# About this exercise
Copy out all the lines of the data that hold the word "middle".

# Entries shown
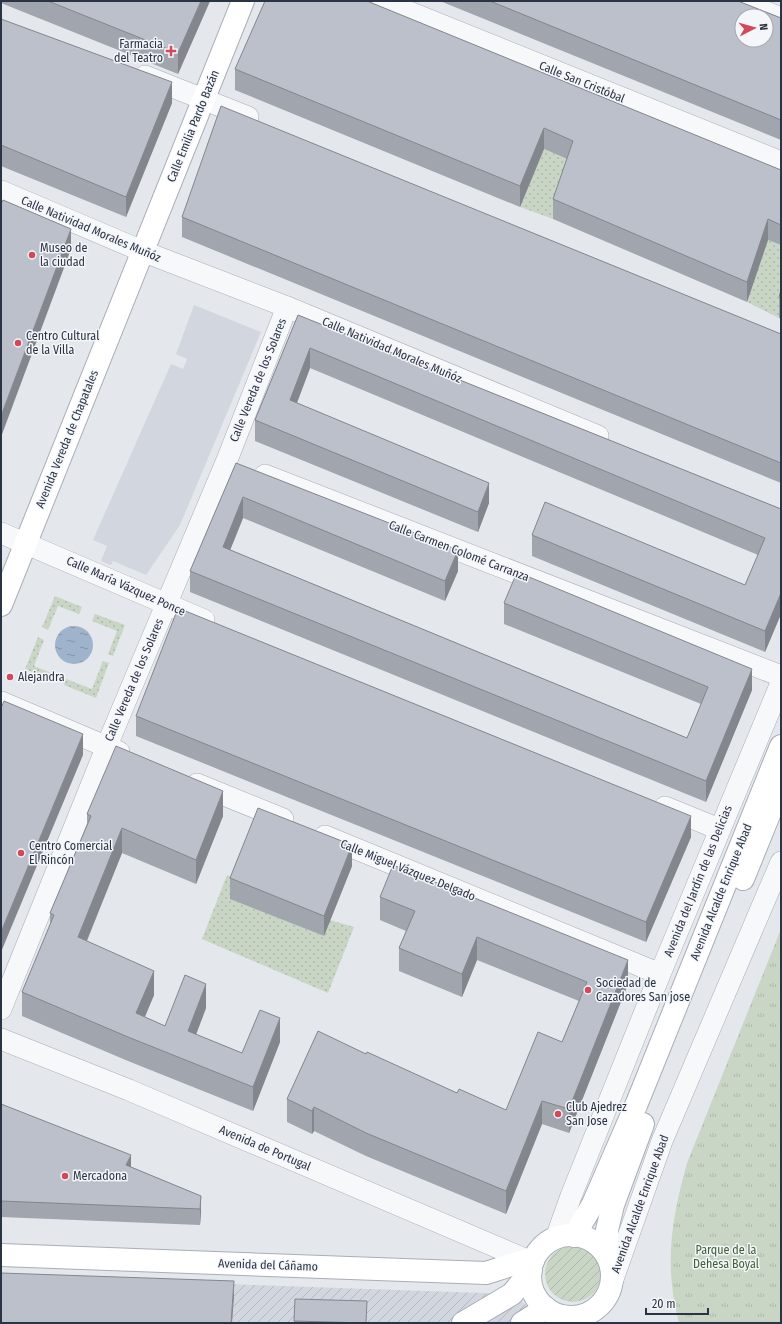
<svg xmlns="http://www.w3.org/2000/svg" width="782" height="1324" font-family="'Fira Sans Condensed',sans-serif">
  <defs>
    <pattern id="industrial-furrows" width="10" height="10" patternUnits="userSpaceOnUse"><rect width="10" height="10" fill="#d2d6de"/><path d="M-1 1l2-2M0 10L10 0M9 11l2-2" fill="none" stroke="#b4b8c0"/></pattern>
    <pattern id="grass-dots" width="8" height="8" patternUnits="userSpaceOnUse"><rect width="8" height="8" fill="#c9d6c5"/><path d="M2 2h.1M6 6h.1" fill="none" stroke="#adb8ab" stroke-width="1.8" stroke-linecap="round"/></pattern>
    <pattern id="park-tufts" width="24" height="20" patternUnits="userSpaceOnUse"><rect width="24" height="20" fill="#c9d6c5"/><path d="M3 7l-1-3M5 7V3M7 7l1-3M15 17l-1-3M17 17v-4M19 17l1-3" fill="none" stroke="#adb8ab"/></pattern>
    <pattern id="garden-furrows" width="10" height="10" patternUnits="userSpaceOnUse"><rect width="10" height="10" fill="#c9d6c5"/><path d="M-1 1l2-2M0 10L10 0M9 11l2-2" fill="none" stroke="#adb8ab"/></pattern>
    <pattern id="water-ripples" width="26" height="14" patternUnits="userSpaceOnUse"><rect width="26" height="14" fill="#9fb4cc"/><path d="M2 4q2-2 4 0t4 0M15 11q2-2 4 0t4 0" fill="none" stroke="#8293a7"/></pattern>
  </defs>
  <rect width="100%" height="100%" fill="#e4e7ec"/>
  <polygon fill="#d2d6de" points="194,305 261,332 180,525 146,575 113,561 111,565 101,561 107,546 93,540 171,364 183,369 187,359 176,354"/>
  <polygon fill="url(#industrial-furrows)" points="1,1276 512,1294 549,1323 1,1323"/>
  <g fill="url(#grass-dots)">
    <polygon points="544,149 573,162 553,219 520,207"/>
    <polygon points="768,240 781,245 781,311 779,318 747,302"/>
    <polygon points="55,596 82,607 79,614 58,606 48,630 42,627"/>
    <polygon points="95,614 125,625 113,656 108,654 117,631 92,621"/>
    <polygon points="38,637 44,640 34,666 56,675 54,681 25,669"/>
    <polygon points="103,661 109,663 96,698 64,685 66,679 92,689"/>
    <polygon points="227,875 238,880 231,899 324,936 330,920 354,927 328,993 202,939"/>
  </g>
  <path fill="url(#park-tufts)" d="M781 929V1323H679C664 1264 671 1221 687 1163Z"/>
  <circle fill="url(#garden-furrows)" cx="573" cy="1274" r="28"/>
  <circle fill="url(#water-ripples)" cx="74" cy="645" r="19"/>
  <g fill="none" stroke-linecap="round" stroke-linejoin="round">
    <g stroke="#a9aeb7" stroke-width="22">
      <g id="street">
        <polyline points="382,1 781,162"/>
        <polyline points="739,1 781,18"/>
        <polyline points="145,76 248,117"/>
        <polyline points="1,191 142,251 287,307 598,436"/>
        <polyline points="265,475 781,676"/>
        <polyline points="1,533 204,620"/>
        <polyline points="1,702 119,752"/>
        <polyline points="197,784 283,819"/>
        <polyline points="665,807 719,829"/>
        <polyline points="325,836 660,974"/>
        <polyline points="1,1009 113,731 227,460 287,307"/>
        <polyline points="1,1039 129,1090 527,1260"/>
        <polyline points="556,1238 571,1196 660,974 781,683"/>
        <polyline points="612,1282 662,1141 781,862"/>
        <polyline points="565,1316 568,1323"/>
      </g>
    </g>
    <g stroke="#a9aeb7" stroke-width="24">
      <g id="secondary">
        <polyline points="1,605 243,1"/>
        <polyline points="743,879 781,785"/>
        <circle cx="571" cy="1276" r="41"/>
        <polyline points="574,1236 593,1204 637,1103 781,746"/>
        <polyline points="1,1255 486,1273 527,1260 533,1261"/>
        <polyline points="607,1256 607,1230 613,1205 643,1124"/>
        <polyline points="463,1323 512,1294 531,1271"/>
        <polyline points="522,1323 546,1308"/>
      </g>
    </g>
    <use href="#street" stroke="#f7f8fa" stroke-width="21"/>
    <use href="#secondary" stroke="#fff" stroke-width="22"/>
  </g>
  <g fill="#a1a5ae">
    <polygon points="1,1 210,1 178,74 1,3"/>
    <polygon points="440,1 738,1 781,18 781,140"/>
    <polygon points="1,19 172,103 126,217 1,166"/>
    <polygon points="235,69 781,170 781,245 768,240 747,302 553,219 553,199 567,159 544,149 520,207 235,90"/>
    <polygon points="182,217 774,332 781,334 781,483 182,237"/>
    <polygon points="781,290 781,319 779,318 779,297"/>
    <polygon points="298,315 781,509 781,614 765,652 532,556 532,535 745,585 758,555 310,368 297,403 489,503 478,532 255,441 255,420"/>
    <polygon points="236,463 458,571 445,601 243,518 230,550 687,738 701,704 504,624 504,603 752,690 706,802 190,592 190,571"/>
    <polygon points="136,716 691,837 646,942 136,736"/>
    <polygon points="87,814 223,816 196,884 122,853 87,941 154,995 145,1017 165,1026 206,1008 196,1035 242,1053 280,1042 253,1111 128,1061 22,1016 22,992 50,925 50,913 87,826"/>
    <polygon points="352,866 324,936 230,899 230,878"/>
    <polygon points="380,897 628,984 569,1133 542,1124 506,1214 366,1156 314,1131 312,1134 287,1122 287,1099 366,1054 457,1093 506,1110 562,1042 579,1001 477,960 462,997 399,971 399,948 406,931 380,920"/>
    <polygon points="1,1104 131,1167 201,1196 201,1212 200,1225 1,1217"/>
    <polygon points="295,1299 367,1323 294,1323"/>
  </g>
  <g fill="#83868d">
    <polygon points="201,1 210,1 178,74 178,53"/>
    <polygon points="172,82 172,103 126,217 126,197"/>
    <polygon points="544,128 544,149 520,207 520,186"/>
    <polygon points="768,219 768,240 747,302 747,282"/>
    <polygon points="71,229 71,249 1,437 1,416"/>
    <polygon points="310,348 310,368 290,421 290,400"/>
    <polygon points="489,483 489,503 478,532 478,512"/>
    <polygon points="243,497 243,518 223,568 223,547"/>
    <polygon points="458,550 458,571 445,601 445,581"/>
    <polygon points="781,593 781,614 765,652 765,631"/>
    <polygon points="752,669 752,690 706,802 706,781"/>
    <polygon points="83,734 83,755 1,952 1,932"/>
    <polygon points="223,791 223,816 196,884 196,860"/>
    <polygon points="691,816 691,837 646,942 646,922"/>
    <polygon points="122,828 122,853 78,962 78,937"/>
    <polygon points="352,845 352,866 324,936 324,916"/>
    <polygon points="477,937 477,960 462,997 462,974"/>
    <polygon points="628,960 628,984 569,1133 569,1109"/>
    <polygon points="154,971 154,995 136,1037 136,1013"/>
    <polygon points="206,984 206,1008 188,1055 188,1031"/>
    <polygon points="280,1018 280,1042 253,1111 253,1087"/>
    <polygon points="542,1101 542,1124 506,1214 506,1191"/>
    <polygon points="314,1107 314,1131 312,1134 312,1111"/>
    <polygon points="131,1155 131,1171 126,1165"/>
    <polygon points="201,1196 201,1212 200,1225 200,1209"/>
    <polygon points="234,1281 234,1297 232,1323 231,1323"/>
  </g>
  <g fill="#bbc0ca" stroke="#83868d" fill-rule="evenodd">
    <polygon points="48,1 201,1 178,53"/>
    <polygon points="265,1 367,1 781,170 781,225 768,219 747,282 553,199 573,141 544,128 520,186 235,69"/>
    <path d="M490 1H738L781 18V120ZM742 16H766V40H742Z"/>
    <polygon points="1,19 172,82 126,197 1,145"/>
    <polygon points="221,106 781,334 781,463 182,217"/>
    <polygon points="3,200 71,229 1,416 1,204"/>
    <polygon points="781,290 781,298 779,297"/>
    <polygon points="298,315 781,509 781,593 765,631 532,535 545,502 745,585 765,538 310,348 290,400 489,483 478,512 255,420"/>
    <polygon points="236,463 458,550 445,581 243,497 223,547 687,738 708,687 504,603 517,572 752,669 706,781 190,571"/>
    <polygon points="178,608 691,816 646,922 136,716"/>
    <polygon points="4,701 83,734 1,932 1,708"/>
    <polygon points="116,746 223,791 196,860 122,828 78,937 154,971 136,1013 165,1026 185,975 206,984 188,1031 242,1053 260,1010 280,1018 253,1087 128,1037 22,992 54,915 50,913 91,816 87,814"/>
    <polygon points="258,808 352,845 324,916 230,878"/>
    <polygon points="393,865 628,960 569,1109 542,1101 506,1191 366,1133 314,1107 312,1111 287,1099 318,1031 366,1054 367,1052 457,1093 459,1089 506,1110 538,1032 562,1042 587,982 477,937 462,974 399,948 415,911 380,897"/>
    <polygon points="1,1104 131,1155 126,1165 201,1196 200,1209 1,1201"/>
    <polygon points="1,1273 234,1281 231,1323 1,1323"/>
    <polygon points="295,1299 367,1301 366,1323 294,1321"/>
  </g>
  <g fill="#d1495b" stroke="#f4f6f9" stroke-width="1.5">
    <path d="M169 45h4v4h4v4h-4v4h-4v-4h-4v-4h4z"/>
    <circle cx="32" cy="255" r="4"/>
    <circle cx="18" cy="343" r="4"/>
    <circle cx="10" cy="677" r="4"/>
    <circle cx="21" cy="853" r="4"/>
    <circle cx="588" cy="990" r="4"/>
    <circle cx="558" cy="1114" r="4"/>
    <circle cx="65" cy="1176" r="4"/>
  </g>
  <g text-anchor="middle" stroke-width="3" stroke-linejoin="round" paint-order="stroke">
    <g font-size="12" fill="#2b3445" stroke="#f4f6f9" text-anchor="start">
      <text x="163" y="48" text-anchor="end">Farmacia<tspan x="163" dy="14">del Teatro</tspan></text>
      <text x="40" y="252">Museo de<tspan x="40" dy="14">la ciudad</tspan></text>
      <text x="26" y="340">Centro Cultural<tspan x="26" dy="14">de la Villa</tspan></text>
      <text x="18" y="681">Alejandra</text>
      <text x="29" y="850">Centro Comercial<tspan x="29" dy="14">El Rincón</tspan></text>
      <text x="596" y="987">Sociedad de<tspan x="596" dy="14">Cazadores San jose</tspan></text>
      <text x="566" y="1111">Club Ajedrez<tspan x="566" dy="14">San Jose</tspan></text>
      <text x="73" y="1180">Mercadona</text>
    </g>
    <g font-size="12" fill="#2b3445" stroke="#f4f6f9">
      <text transform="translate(582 82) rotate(22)" y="4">Calle San Cristóbal</text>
      <text transform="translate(193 126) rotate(-68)" y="4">Calle Emilia Pardo Bazán</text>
      <text transform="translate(91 229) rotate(23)" y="4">Calle Natividad Morales Muñóz</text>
      <text transform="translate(392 350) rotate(23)" y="4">Calle Natividad Morales Muñóz</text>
      <text transform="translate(258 380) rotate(-68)" y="4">Calle Vereda de los Solares</text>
      <text transform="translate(67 439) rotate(-68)" y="4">Avenida Vereda de Chapatales</text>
      <text transform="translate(459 551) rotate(21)" y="4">Calle Carmen Colomé Carranza</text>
      <text transform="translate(126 586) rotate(24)" y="4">Calle María Vázquez Ponce</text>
      <text transform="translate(134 680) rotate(-67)" y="4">Calle Vereda de los Solares</text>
      <text transform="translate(408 870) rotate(22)" y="4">Calle Miguel Vázquez Delgado</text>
      <text transform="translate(698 881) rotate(-68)" y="4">Avenida del Jardín de las Delicias</text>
      <text transform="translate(721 892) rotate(-68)" y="4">Avenida Alcalde Enrique Abad</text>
      <text transform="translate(265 1148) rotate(23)" y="4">Avenida de Portugal</text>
      <text transform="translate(640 1204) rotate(-70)" y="4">Avenida Alcalde Enrique Abad</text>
      <text transform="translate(268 1265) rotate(2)" y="4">Avenida del Cáñamo</text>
    </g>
    <g font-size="12" fill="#3f6138" stroke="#f4f6f9">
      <text x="726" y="1254">Parque de la<tspan x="726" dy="14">Dehesa Boyal</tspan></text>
    </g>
  </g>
  <rect width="782" height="1324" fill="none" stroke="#2b3445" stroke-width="4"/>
  <g transform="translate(754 28) rotate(84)"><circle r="19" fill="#f4f6f9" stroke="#a4a8b1"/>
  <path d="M0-3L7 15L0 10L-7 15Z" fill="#d1495b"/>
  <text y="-6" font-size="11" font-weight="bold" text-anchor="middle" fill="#2b3445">N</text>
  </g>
  <path d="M646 1308v6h62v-6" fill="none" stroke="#2b3445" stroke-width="2"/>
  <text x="652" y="1308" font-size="12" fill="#2b3445" stroke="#f4f6f9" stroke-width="3" paint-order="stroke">20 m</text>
</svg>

# Solution for this task
  <g text-anchor="middle" stroke-width="3" stroke-linejoin="round" paint-order="stroke">
  <text y="-6" font-size="11" font-weight="bold" text-anchor="middle" fill="#2b3445">N</text>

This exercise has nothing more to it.